Paylaş
AYNALI camlı gökdelen penceresinin gecekondu manzarasını sadece ‘‘görüntü kirliliği’’ sayan Türk kapitalistine nasıl anlatılır bilemem...
Ama Türkiye'de on dört aydır uygulanan, her kesimin elinden geldiği ölçüde gösterdiği fedakárlıkla desteklediği ekonomik programın çöpe gitmesi de kanıtladı ki; bataklığa dikilen gökdelen ayakta kalamaz.
* * *
İktisat bilgisi bizden çok daha kuvvetli kalemler programı rafa kaldırtan teknik hatalara işaret edecektir mutlaka...
Hükümet ve ekonomi kurmaylarının beceriksizliği ile zirvedeki kavgasının siyasi etkisi de zaten açık seçik ortada...
Ne var ki, krizi tetikleyen ruh haline fazla kafa yoran yok.
Hatırlarsanız, ekonomik programın kilit taşı yani kur çıpası son on dört ayda iki kez saldırıya uğradı:
2000 Kasım ayında yabancı yatırımcılar paralarını aldı gitti, çıkan panik ortamında Demirbank battı, devalüasyonun eşiğinden dönüldü.
Hafta başında bu kez Türk mali sistemi dövize hücum etti, hükümet teslim bayrağını çekip kur çıpasından vazgeçti.
22 Kasım ve 22 Şubat depremlerini yaratan aynı fay hattının tarifini iyi yapmak zorunludur... Cari açık rakamının büyümesi, enflasyonun düşmemesi, Telekom'un satılmaması, yapısal reformların gecikmesi... Hepsi güven bunalımını artıran faktörlerdir...
Ama kimse kendisini aldatmasın... Son olayları sadece siyasetin ekonomiye tasallutu saymak doğru olsa da yetersiz kalır.
Yerli ve yabancı yatırımcıları asıl korkutan sonbaharda peş peşe patlak veren bankacılık skandallarıydı...
* * *
Mali sisteme güveni sarsan ilk gelişme Egebank vurgunuyla su üstüne çıktı... Fazla büyük olmayan tek bir bankadan dahi kaç kişinin ve ne kadar insafsızca sebeplendiği çarpıcı örnekleriyle sergilendi.
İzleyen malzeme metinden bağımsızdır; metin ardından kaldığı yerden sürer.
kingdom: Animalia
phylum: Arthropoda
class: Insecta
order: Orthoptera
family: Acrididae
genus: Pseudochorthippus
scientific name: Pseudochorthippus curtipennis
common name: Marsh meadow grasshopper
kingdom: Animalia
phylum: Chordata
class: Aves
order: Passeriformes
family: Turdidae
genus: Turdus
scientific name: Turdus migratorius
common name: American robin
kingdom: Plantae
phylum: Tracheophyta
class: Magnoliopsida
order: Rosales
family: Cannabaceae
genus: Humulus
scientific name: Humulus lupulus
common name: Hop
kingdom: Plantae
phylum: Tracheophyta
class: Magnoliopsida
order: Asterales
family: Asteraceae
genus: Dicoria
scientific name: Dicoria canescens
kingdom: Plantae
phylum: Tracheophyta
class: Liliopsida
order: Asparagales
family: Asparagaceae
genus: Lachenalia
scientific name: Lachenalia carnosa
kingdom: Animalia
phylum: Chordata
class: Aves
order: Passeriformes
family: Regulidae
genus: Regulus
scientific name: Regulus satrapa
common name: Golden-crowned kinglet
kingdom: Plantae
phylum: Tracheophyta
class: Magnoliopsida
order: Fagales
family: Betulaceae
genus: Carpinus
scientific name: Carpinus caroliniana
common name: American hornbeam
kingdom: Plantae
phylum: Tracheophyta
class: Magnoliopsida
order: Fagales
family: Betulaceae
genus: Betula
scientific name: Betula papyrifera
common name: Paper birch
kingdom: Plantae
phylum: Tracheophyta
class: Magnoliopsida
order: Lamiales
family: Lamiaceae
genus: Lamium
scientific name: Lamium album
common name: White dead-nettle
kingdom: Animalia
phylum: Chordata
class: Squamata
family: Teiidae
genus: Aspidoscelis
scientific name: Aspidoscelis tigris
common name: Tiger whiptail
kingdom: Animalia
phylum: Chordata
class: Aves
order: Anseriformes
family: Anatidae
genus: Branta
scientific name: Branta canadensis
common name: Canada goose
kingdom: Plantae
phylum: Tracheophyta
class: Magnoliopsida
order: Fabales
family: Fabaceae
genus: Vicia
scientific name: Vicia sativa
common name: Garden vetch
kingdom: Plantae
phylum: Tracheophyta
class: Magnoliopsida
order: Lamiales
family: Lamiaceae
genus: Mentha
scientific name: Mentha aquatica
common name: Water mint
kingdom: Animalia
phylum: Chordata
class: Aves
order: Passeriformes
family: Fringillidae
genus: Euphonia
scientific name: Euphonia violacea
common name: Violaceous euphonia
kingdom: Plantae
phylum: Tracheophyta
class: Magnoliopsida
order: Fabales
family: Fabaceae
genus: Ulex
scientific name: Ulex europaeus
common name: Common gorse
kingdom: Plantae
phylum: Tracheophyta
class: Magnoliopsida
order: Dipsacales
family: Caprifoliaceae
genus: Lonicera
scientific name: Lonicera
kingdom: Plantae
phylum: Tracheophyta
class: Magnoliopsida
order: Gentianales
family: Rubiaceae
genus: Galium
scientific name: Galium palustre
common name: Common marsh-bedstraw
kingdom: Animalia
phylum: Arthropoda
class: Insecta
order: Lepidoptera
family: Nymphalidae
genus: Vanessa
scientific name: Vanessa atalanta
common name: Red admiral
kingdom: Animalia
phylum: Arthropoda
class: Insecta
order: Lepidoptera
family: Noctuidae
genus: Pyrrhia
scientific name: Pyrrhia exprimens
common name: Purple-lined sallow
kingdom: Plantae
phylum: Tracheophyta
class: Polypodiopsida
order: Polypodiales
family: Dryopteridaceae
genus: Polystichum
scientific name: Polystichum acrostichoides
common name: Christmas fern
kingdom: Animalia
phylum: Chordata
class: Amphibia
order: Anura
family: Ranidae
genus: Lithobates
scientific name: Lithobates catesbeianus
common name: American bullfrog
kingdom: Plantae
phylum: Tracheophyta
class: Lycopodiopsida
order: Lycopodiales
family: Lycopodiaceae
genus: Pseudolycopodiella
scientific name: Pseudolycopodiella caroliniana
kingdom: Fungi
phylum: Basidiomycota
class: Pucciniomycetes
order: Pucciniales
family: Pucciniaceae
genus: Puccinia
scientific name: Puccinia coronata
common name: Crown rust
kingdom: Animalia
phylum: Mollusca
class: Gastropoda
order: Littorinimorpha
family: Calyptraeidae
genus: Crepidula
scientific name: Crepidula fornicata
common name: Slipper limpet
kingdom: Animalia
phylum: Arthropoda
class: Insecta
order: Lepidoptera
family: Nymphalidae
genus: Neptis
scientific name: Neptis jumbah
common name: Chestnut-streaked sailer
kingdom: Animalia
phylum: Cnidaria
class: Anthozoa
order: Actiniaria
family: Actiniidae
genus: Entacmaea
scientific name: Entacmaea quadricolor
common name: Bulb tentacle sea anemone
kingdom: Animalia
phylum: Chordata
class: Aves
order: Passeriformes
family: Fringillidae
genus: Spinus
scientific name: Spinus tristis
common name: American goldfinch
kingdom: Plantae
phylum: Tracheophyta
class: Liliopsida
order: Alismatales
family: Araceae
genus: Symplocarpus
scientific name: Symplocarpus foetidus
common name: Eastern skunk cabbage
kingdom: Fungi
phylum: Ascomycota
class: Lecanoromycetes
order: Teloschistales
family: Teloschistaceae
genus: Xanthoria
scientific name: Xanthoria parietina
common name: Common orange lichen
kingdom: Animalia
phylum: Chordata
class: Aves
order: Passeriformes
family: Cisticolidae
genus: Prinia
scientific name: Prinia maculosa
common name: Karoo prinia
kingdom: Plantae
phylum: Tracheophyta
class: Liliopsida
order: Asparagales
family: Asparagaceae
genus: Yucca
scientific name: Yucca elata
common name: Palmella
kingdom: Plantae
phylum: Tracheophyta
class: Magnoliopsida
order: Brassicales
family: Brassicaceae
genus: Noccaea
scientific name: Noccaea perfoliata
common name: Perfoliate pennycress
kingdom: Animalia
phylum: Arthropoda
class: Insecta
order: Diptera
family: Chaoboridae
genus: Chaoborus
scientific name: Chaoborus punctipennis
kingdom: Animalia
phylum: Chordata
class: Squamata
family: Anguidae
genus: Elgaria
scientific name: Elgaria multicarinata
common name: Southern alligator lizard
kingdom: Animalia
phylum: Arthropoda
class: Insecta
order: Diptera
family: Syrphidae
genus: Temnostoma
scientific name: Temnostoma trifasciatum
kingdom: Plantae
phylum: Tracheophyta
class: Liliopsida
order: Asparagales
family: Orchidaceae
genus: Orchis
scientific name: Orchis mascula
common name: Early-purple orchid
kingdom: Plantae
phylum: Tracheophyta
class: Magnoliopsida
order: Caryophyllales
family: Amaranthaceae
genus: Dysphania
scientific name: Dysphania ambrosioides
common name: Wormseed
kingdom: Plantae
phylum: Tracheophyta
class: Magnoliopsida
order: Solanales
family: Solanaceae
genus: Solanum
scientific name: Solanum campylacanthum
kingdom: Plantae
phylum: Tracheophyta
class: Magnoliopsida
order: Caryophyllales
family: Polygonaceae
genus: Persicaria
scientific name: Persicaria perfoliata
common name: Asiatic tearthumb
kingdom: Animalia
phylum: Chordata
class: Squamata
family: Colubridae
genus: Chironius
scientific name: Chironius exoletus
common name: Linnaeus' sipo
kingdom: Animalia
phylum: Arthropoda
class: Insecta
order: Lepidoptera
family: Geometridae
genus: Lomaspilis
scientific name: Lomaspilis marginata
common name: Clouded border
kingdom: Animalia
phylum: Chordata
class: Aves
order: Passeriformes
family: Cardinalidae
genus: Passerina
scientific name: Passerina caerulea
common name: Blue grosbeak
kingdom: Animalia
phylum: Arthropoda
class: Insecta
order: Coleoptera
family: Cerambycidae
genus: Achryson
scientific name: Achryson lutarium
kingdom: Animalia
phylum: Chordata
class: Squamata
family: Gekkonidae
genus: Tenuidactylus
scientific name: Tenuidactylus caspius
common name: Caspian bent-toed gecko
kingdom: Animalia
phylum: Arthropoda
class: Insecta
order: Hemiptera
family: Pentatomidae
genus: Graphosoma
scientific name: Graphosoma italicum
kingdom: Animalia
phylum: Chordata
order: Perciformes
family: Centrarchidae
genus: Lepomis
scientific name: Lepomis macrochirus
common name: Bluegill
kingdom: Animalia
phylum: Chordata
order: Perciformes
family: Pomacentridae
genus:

Bankalararası vurgun metotları tespit ve teşhir edildi... Üstüne bir de bizzat acemi bankacılar tarafından çıkartılan ‘‘Şu banka batıyor, falan bankacıyı tutuklayacaklar’’ türü dedikodular tüy dikti...
Siyasi otorite mali vurgun zincirinin üzerine cesaretle gidebilseydi bugün gelinen nokta çok farklı olabilirdi...
Ancak siyasi irtibatlardan ürken hükümet pisliğin üstünü örtmeye kalkınca lokal bir sorun bütün mali sistemi töhmet altında bıraktı.
Önce yabancılar sonra Türkiye Cumhuriyeti vatandaşları mali sisteme dönük her fısıltıdan, muğlak işaretten panikler hale geldi...
Ekonomik programı bu koşullarda yürütmenin imkánı kalmadı.
* * *
Geçmişi bırakıp geleceğe bakacaksak... Gelinen noktada hákim izlenim, ne yazık ki, enflasyon ve yolsuzluk lobisinin yine kazandığı yolundadır...
Dolayısıyla eğer karşımıza yeni programla çıkmaya niyetlenen varsa;
Önce hırsızları yakalasın, batık bankaları temizlesin,
Siyasette şaibesiz kadrosunu kursun,
Bilgisi-cesareti yeterli bürokratını bulsun...
Sonra ortaya çıksın...
Aksi halde kimseyi inandıramaz.
Bataklığa dikilen gökdelen kolay yıkılıyor...
Artık herkes öğrendi.
KARŞI GÖRÜŞ-KATKI
‘‘Bu hafta yaşadıklarımızın faydaları: 1) Ecevit ve evladı siyasi hayattan elimine olacak. 2) Herkes çalışmadan kazanılmayacağını, üretmeden ve satmadan tüketilemeyeceğini öğrenecek. 3) Bundan böyle sözde devlet adamları müzakere sırasında ve beyanat verirken yoğurdu üflemeyi öğrenecekler 4) Kazıklar kursağımıza oturacak ama taşlar da yerine oturacak.’’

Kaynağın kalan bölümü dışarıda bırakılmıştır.